The importance of proper and timely evaluation cannot be overlooked. Communication between the business and the customer is essential for success. Customers will try a new supplier "one time." If they are not pleased with the product, they will look elsewhere. A good evaluation system and prompt corrective actions, when required, can assist managers in maintaining their individual market share. Information gained in the control and evaluation analysis may be used to update objectives, to alter strategy approaches, and even change tactics to be used. When this happens, the planning process has come full circle and the entire marketing planning process begins again.

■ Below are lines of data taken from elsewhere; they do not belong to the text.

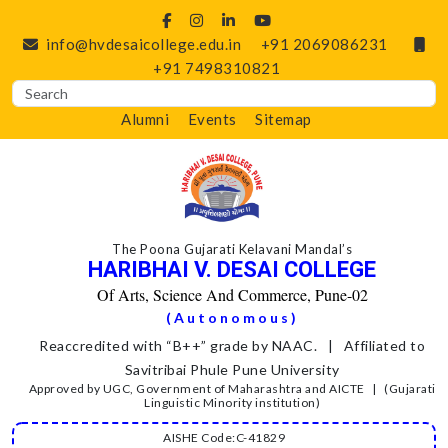
info@hvdesaicollege.edu.in
+91 2069086231
+91 7498310821
Alumni
Events
Sitemap
The Poona Gujarati Kelavani Mandal’s
HARIBHAI V. DESAI COLLEGE
Of Arts, Science And Commerce, Pune-02
(Autonomous)
Reaccredited with “B++” grade by NAAC. | Affiliated to
Savitribai Phule Pune University
Approved by UGC, Government of Maharashtra and AICTE | (Gujarati
Linguistic Minority institution)
AISHE Code:C-41829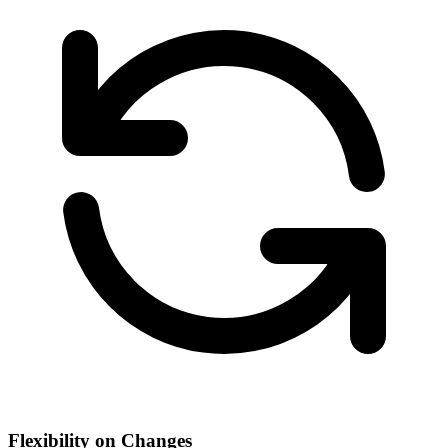
Flexibility on Changes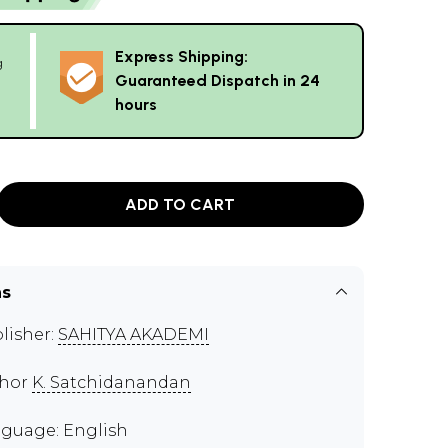
Express Shipping:
g
Guaranteed Dispatch in 24
hours
ADD TO CART
ns
lisher:
SAHITYA AKADEMI
thor
K. Satchidanandan
guage: English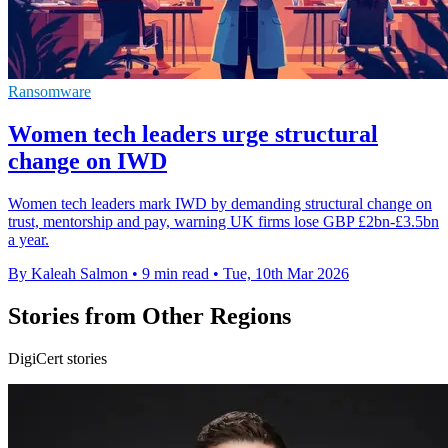
Ransomware
Women tech leaders urge structural
change on IWD
Women tech leaders mark IWD by demanding structural change on
trust, mentorship and pay, warning UK firms lose GBP £2bn-£3.5bn
a year.
By Kaleah Salmon
•
9 min read
•
Tue, 10th Mar 2026
Stories from Other Regions
DigiCert stories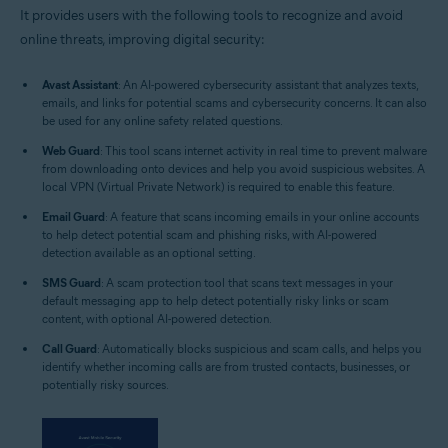
It provides users with the following tools to recognize and avoid
online threats, improving digital security:
Avast Assistant
: An AI-powered cybersecurity assistant that analyzes texts,
emails, and links for potential scams and cybersecurity concerns. It can also
be used for any online safety related questions.
Web Guard
: This tool scans internet activity in real time to prevent malware
from downloading onto devices and help you avoid suspicious websites. A
local VPN (Virtual Private Network) is required to enable this feature.
Email Guard
: A feature that scans incoming emails in your online accounts
to help detect potential scam and phishing risks, with AI-powered
detection available as an optional setting.
SMS Guard
: A scam protection tool that scans text messages in your
default messaging app to help detect potentially risky links or scam
content, with optional AI-powered detection.
Call Guard
: Automatically blocks suspicious and scam calls, and helps you
identify whether incoming calls are from trusted contacts, businesses, or
potentially risky sources.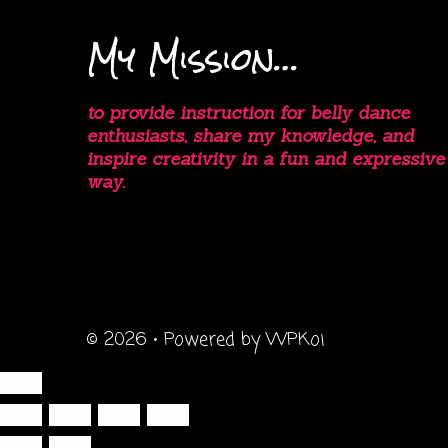
My Mission…
to provide instruction for belly dance
enthusiasts, share my knowledge, and
inspire creativity in a fun and expressive
way.
© 2026
• Powered by
WPKoi
Close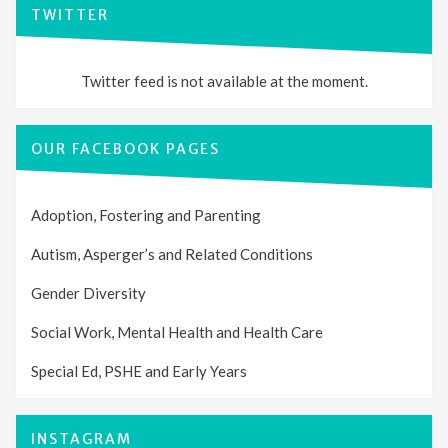
TWITTER
Twitter feed is not available at the moment.
OUR FACEBOOK PAGES
Adoption, Fostering and Parenting
Autism, Asperger’s and Related Conditions
Gender Diversity
Social Work, Mental Health and Health Care
Special Ed, PSHE and Early Years
INSTAGRAM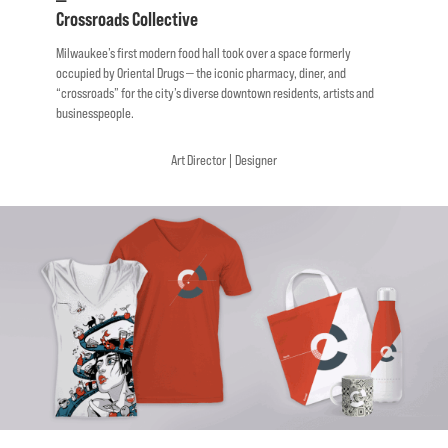
—
Crossroads
Collective
Milwaukee’s
first
modern food hall took over a space formerly
occupied by Oriental Drugs — the iconic pharmacy, diner, and
“crossroads” for the city’s diverse downtown residents, artists and
businesspeople.
Art
Director
|
Designer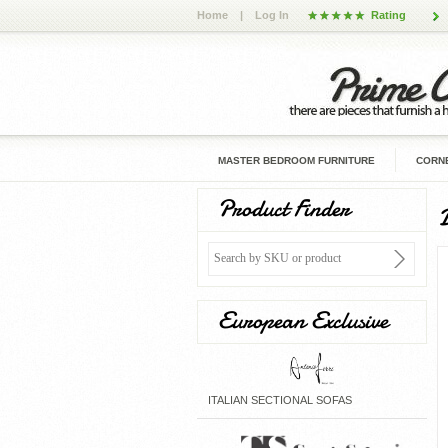
Home
|
Log In
Rating
MASTER BEDROOM FURNITURE
CORNE
Product Finder
European Exclusive
ITALIAN SECTIONAL SOFAS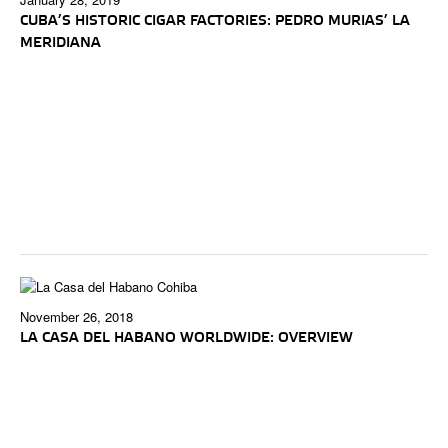
CUBA’S HISTORIC CIGAR FACTORIES: PEDRO MURIAS’ LA
MERIDIANA
November 26, 2018
LA CASA DEL HABANO WORLDWIDE: OVERVIEW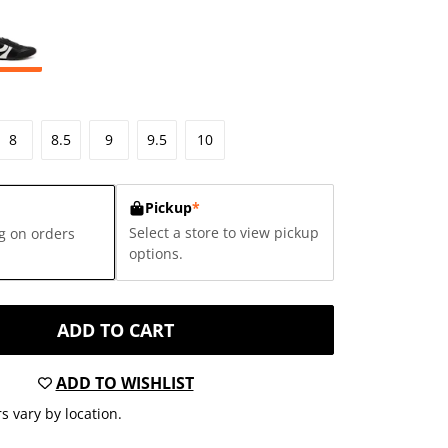
8
8.5
9
9.5
10
Pickup
*
Select a store to view pickup
g on orders
options.
ADD TO CART
ADD TO WISHLIST
s vary by location.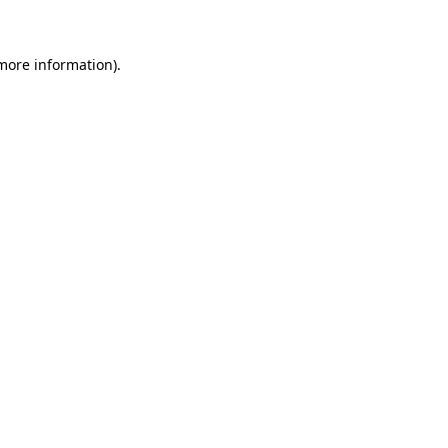
more information)
.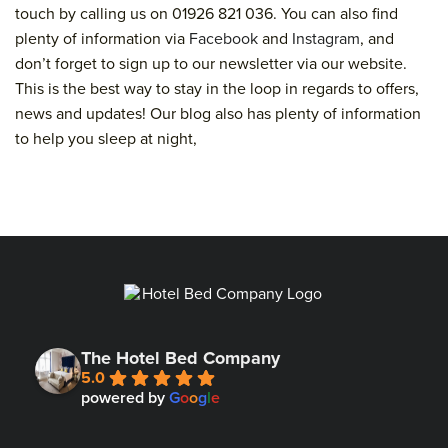
touch by calling us on 01926 821 036. You can also find
plenty of information via
Facebook
and
Instagram
, and
don’t forget to sign up to our newsletter via our website.
This is the best way to stay in the loop in regards to offers,
news and updates! Our blog also has plenty of information
to help you sleep at night,
The Hotel Bed Company
5.0
powered by
G
o
o
g
l
e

We came to a decision of selecting to lower the current price to $40.50. This decision is appropriate because it allows Afton Industries to receive the maximum amount of profit from the customers. After considering all relevant information, we came to the decision of lowering the price. Since average price difference between Afton and competitors was so far apart, it would be inevitable for the company to reduce their price to $40.50. The more they can produce, the less cost per square it would pay. After looking at the Expected Monetary Value table, it would be more beneficial for the company to sell more shingles than to have a higher price, especially if the industry would experience five percent decline in single volume. Manufactures who could offer low price would be able to get business. Lowering the price of their shingles would remove any opportunity for any other company to enter into the market because companies could not afford to keep prices so low and it would give contractors and incentive to recommend the shingles because it is a good quality with a low price. Information gained in the control and evaluation analysis may be used to update objectives, to alter strategy approaches, and even change tactics to be used. When this happens, the planning process has come full circle and the entire marketing planning process begins again. In conclusion, lowering the price would increase their market share to 47 percent in a two percent growth market and a 49 percent in five percent decline market.